▶ Your goal: Restate the whole listing below word for word and keep the images out.

▶ Input records:
•••••

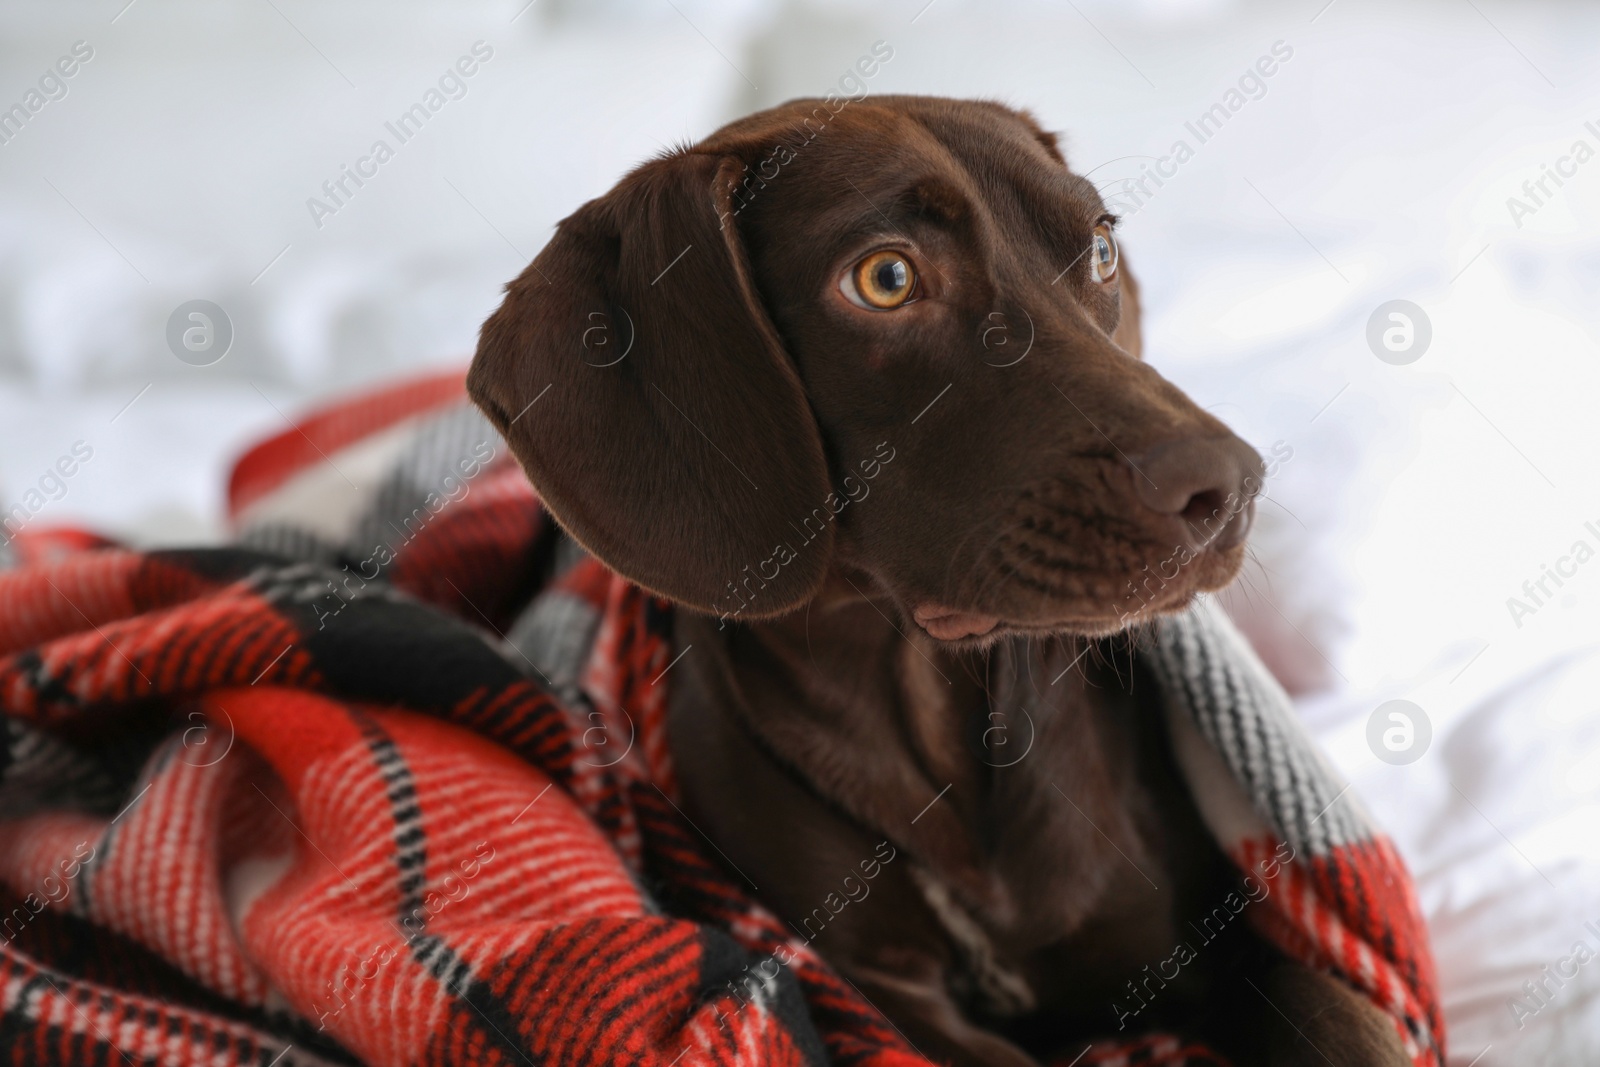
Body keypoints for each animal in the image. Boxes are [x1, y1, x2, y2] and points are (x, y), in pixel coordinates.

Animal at [467, 95, 1414, 1062]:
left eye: (1100, 248)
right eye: (886, 278)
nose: (1228, 486)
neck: (925, 700)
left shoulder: (1222, 941)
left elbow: (1334, 1008)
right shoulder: (879, 994)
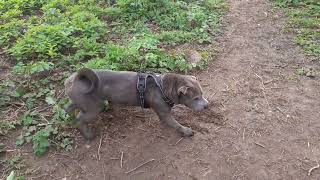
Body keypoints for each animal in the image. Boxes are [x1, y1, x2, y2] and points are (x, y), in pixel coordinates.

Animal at [65, 68, 210, 139]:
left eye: (203, 94)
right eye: (196, 98)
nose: (207, 105)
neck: (164, 87)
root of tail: (75, 78)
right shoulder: (164, 113)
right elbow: (175, 124)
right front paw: (186, 131)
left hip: (81, 102)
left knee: (69, 108)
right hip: (93, 107)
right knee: (79, 119)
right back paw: (88, 135)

•••••

▶ Answer to this problem:
Body keypoints for each animal in the image. Boxes are [x1, y1, x2, y2] and points are (x, y), in pixel coordinates.

Animal at [467, 95, 1414, 1062]:
left eye: (1100, 248)
right eye: (886, 278)
nose: (1228, 486)
neck: (925, 700)
left shoulder: (1222, 941)
left elbow: (1334, 1008)
right shoulder: (879, 994)
Body keypoints for each animal in the image. Boxes are [x1, y1, x2, y2] and points are (x, y), in pixel coordinates.

Animal at [65, 68, 210, 139]:
left eye: (203, 94)
right eye: (196, 98)
nose: (207, 105)
neck: (164, 87)
root of tail: (75, 78)
right shoulder: (164, 113)
right elbow: (175, 124)
right front paw: (186, 131)
left hip: (81, 102)
left knee: (69, 108)
right hip: (93, 107)
right knee: (79, 119)
right back paw: (88, 135)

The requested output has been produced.